Nutch Dockerfile

Get up and running quickly with Nutch on Docker.

What is Nutch?

Nutch logo

Apache Nutch is a highly extensible and scalable open source web crawler software project.

Nutch can run on a single machine, but gains a lot of its strength from running in a Hadoop cluster

Docker Image

Current configuration of this image consists of components:

  • Nutch 1.x (branch “master”)

Base Image

Tips

You may need to alias docker to “docker --tls” if you see errors such as:

2015/04/07 09:19:56 Post http://192.168.59.103:2376/v1.14/containers/create?name=NutchContainer: malformed HTTP response "\x15\x03\x01\x00\x02\x02\x16"

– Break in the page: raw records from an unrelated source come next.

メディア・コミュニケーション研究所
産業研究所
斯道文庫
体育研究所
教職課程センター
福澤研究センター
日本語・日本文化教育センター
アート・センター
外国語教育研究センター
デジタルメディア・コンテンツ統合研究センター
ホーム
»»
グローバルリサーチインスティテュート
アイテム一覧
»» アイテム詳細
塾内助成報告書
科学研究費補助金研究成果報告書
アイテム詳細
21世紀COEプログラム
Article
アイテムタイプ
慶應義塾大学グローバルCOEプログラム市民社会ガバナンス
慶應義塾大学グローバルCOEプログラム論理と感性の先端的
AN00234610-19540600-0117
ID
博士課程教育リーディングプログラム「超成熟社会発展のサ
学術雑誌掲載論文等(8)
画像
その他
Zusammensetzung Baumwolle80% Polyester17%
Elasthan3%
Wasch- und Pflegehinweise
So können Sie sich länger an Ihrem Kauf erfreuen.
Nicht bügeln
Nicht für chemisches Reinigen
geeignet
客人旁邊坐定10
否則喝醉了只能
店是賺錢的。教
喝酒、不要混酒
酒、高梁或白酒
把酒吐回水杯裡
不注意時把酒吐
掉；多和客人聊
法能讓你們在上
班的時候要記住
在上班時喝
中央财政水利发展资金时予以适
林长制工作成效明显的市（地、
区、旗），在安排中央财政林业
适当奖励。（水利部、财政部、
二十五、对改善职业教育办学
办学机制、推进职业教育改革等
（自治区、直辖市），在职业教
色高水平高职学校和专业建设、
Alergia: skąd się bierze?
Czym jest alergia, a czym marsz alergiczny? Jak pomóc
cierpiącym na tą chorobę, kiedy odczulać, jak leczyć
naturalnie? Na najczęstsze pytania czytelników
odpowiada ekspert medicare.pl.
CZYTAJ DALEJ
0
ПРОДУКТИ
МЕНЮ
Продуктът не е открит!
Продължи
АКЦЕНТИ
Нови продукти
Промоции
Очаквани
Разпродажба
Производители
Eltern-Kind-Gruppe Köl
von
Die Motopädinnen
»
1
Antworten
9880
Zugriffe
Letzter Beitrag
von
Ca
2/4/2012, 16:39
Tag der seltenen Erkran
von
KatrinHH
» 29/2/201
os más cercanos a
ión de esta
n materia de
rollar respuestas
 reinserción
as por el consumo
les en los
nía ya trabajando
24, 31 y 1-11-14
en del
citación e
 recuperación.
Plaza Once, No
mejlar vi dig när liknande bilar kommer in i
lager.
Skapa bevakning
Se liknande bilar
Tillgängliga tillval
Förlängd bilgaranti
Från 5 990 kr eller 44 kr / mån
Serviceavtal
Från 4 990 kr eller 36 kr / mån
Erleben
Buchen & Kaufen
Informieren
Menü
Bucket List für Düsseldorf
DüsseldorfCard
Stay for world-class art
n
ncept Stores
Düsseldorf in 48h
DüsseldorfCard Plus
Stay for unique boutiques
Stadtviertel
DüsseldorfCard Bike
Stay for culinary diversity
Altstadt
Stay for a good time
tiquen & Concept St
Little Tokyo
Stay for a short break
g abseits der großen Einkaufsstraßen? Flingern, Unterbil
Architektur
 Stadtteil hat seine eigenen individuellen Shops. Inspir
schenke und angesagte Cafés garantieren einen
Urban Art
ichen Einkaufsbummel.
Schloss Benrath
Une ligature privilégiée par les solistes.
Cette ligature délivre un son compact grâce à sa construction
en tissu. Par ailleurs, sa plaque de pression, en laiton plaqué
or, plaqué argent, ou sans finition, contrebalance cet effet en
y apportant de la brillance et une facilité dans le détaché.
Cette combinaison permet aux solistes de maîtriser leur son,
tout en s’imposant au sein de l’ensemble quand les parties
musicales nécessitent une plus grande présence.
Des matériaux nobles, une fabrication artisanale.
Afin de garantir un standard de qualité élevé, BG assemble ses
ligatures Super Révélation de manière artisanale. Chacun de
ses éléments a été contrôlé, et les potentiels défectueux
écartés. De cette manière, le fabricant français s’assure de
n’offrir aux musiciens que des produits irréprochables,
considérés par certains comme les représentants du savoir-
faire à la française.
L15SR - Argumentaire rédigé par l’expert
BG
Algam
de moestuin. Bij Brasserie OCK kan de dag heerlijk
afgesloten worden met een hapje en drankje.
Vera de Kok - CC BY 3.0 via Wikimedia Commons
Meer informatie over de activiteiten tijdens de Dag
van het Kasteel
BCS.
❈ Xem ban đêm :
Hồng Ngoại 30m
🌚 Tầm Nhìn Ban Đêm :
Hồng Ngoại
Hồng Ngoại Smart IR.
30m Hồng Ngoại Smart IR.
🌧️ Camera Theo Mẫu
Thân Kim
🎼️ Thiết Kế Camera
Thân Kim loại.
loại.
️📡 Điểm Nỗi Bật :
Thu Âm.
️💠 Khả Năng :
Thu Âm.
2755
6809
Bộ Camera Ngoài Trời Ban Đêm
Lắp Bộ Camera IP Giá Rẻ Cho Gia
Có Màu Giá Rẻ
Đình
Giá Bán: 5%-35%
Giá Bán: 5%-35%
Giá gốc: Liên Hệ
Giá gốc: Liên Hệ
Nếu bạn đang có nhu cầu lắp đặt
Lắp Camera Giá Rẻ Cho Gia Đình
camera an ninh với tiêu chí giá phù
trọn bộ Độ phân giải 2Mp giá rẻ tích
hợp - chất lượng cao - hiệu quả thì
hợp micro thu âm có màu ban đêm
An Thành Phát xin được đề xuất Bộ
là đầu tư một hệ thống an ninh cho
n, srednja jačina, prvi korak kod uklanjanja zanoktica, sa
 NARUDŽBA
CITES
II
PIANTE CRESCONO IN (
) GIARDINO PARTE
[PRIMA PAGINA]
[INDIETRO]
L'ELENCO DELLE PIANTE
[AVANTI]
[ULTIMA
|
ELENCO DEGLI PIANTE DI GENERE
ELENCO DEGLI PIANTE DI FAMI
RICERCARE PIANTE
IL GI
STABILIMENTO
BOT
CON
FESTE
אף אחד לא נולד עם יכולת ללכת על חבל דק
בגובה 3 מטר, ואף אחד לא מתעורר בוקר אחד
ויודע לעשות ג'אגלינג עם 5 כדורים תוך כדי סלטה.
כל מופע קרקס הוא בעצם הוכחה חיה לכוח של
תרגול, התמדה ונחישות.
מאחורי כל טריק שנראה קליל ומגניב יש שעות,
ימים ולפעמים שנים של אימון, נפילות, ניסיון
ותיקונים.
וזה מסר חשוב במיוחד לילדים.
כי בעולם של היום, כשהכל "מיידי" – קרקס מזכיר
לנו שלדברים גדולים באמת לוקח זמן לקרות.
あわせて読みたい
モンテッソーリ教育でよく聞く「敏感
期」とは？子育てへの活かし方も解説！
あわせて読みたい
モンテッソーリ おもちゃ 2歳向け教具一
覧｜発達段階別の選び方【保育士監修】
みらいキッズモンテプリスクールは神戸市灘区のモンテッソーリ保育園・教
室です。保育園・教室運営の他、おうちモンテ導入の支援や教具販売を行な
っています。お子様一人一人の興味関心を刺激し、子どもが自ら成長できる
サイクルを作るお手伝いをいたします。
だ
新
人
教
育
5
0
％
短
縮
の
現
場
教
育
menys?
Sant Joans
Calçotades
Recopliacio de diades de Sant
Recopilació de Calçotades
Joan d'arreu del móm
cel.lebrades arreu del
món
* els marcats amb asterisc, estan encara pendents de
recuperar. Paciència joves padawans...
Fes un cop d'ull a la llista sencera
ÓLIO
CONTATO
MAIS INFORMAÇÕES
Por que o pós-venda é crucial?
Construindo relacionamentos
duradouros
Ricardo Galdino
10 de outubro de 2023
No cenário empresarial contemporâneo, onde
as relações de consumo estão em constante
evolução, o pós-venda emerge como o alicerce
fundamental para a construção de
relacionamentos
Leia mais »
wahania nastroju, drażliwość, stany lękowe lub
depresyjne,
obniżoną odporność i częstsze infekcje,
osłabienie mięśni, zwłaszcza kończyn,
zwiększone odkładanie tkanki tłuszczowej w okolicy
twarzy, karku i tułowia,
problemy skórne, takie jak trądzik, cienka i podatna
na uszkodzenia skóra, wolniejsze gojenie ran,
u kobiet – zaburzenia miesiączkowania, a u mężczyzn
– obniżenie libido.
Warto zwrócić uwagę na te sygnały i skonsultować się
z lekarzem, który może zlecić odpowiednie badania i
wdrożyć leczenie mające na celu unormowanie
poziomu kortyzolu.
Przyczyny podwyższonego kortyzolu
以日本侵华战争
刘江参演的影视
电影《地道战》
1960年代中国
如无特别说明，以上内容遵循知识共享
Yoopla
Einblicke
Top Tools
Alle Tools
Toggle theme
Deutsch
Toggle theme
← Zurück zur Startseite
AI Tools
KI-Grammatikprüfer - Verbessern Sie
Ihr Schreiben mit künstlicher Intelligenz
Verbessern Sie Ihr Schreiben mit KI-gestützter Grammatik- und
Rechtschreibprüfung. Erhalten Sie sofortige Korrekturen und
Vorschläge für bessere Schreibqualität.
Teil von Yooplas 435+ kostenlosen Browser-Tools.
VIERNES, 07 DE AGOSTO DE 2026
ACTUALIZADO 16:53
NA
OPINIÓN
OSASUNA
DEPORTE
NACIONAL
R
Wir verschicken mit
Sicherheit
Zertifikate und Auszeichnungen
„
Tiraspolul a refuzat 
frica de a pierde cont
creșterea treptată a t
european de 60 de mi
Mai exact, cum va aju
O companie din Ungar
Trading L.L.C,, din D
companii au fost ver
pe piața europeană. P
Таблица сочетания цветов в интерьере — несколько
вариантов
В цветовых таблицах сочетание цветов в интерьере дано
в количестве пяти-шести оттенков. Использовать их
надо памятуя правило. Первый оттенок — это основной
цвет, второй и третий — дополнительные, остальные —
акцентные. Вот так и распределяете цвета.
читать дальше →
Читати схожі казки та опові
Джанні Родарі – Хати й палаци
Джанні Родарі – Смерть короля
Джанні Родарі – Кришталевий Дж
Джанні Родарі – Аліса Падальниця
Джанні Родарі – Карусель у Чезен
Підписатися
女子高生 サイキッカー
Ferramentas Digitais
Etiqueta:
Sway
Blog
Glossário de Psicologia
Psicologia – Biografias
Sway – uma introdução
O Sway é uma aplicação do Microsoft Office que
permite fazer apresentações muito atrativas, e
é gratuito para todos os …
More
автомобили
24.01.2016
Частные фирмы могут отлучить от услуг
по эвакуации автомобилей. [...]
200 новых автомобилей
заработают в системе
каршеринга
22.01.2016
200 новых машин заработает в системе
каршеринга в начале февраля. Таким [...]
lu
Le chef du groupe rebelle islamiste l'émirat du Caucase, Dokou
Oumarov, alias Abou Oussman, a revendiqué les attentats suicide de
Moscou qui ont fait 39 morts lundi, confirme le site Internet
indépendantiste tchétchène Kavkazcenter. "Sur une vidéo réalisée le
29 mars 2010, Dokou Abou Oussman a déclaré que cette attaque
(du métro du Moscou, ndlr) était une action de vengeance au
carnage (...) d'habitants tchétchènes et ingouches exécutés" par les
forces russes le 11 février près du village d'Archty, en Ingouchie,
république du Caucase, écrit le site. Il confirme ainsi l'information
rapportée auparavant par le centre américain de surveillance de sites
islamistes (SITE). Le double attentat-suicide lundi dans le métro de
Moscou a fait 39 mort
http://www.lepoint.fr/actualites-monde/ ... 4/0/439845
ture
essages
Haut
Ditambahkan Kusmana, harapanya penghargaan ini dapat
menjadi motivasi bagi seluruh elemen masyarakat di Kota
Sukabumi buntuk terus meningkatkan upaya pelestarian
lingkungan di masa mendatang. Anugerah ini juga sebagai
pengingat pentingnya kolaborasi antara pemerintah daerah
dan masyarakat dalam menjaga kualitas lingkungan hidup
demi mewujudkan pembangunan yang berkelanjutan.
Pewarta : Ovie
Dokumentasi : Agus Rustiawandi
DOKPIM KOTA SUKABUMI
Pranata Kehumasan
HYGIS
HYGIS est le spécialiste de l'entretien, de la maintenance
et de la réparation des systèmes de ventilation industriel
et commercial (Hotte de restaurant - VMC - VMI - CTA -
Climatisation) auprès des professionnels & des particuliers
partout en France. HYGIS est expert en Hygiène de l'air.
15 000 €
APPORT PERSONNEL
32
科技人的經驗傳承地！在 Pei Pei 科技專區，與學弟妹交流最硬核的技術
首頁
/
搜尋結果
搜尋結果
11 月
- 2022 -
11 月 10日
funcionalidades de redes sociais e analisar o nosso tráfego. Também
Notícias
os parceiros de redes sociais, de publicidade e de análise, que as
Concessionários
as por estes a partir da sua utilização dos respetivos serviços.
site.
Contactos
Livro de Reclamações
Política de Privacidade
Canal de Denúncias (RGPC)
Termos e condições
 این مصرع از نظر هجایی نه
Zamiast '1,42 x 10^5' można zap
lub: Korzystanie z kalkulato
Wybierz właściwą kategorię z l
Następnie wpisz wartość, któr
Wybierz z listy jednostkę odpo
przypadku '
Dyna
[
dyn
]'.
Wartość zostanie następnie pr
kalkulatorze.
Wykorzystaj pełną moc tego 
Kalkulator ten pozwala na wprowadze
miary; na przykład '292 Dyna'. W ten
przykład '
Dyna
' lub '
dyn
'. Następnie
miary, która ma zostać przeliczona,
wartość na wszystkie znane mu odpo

The easiest way to do this:

  1. alias docker="docker --tls"

Installation

  1. Install Docker.

  2. Build from files in this directory:

    $(boot2docker shellinit | grep export) docker build -t apache/nutch .

Usage

Start docker

boot2docker up
$(boot2docker shellinit | grep export)

Start up an image and attach to it

docker run -t -i -d --name nutchcontainer apache/nutch /bin/bash
docker attach --sig-proxy=false nutchcontainer

Nutch is located in ~/nutch and is almost ready to run. You will need to set seed URLs and update the configuration with your crawler's Agent Name. For additional “getting started” information checkout the Nutch Tutorial.